→ Requirement:
Tell how many lines in the data contain the string "Check", using a single number as the whole reply.

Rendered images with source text
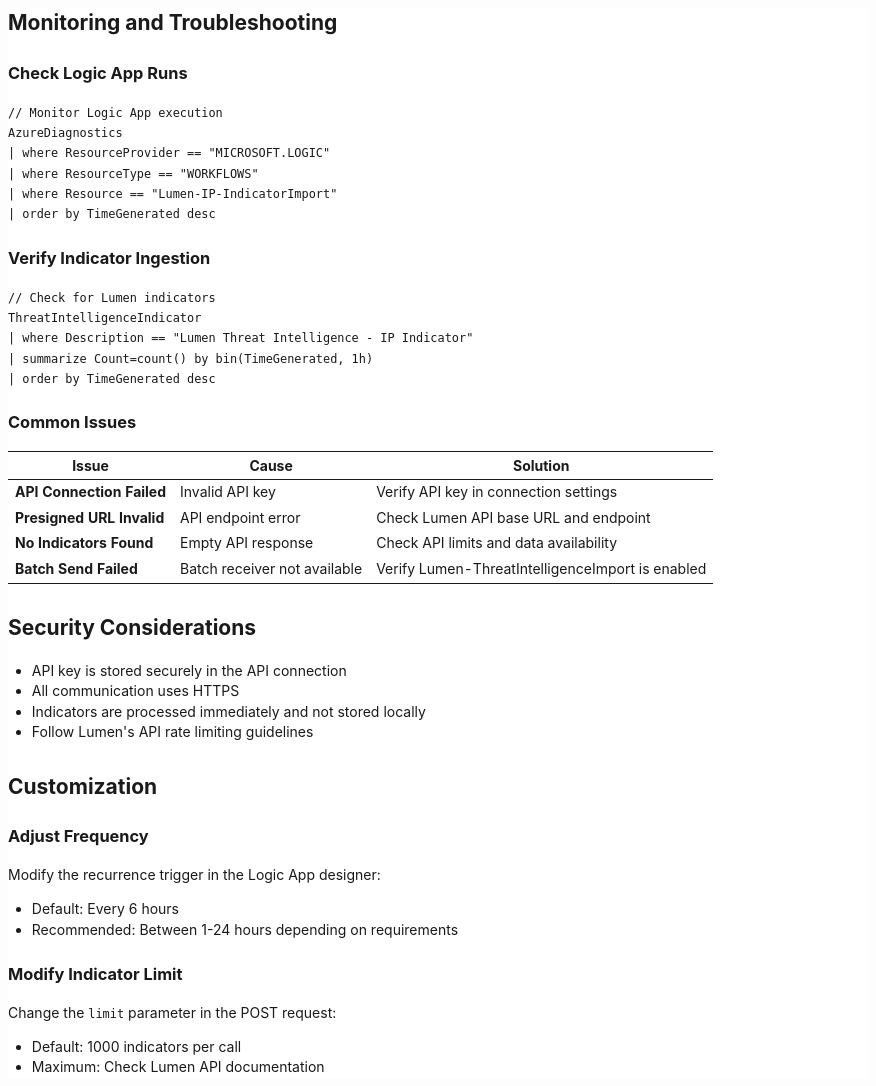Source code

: ## Monitoring and Troubleshooting

### Check Logic App Runs
```kusto
// Monitor Logic App execution
AzureDiagnostics
| where ResourceProvider == "MICROSOFT.LOGIC"
| where ResourceType == "WORKFLOWS"
| where Resource == "Lumen-IP-IndicatorImport"
| order by TimeGenerated desc
```

### Verify Indicator Ingestion
```kusto
// Check for Lumen indicators
ThreatIntelligenceIndicator 
| where Description == "Lumen Threat Intelligence - IP Indicator"
| summarize Count=count() by bin(TimeGenerated, 1h)
| order by TimeGenerated desc
```

### Common Issues

| Issue | Cause | Solution |
|-------|-------|----------|
| **API Connection Failed** | Invalid API key | Verify API key in connection settings |
| **Presigned URL Invalid** | API endpoint error | Check Lumen API base URL and endpoint |
| **No Indicators Found** | Empty API response | Check API limits and data availability |
| **Batch Send Failed** | Batch receiver not available | Verify Lumen-ThreatIntelligenceImport is enabled |

## Security Considerations

- API key is stored securely in the API connection
- All communication uses HTTPS
- Indicators are processed immediately and not stored locally
- Follow Lumen's API rate limiting guidelines

## Customization

### Adjust Frequency
Modify the recurrence trigger in the Logic App designer:
- Default: Every 6 hours
- Recommended: Between 1-24 hours depending on requirements

### Modify Indicator Limit
Change the `limit` parameter in the POST request:
- Default: 1000 indicators per call
- Maximum: Check Lumen API documentation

→ Task answer:
5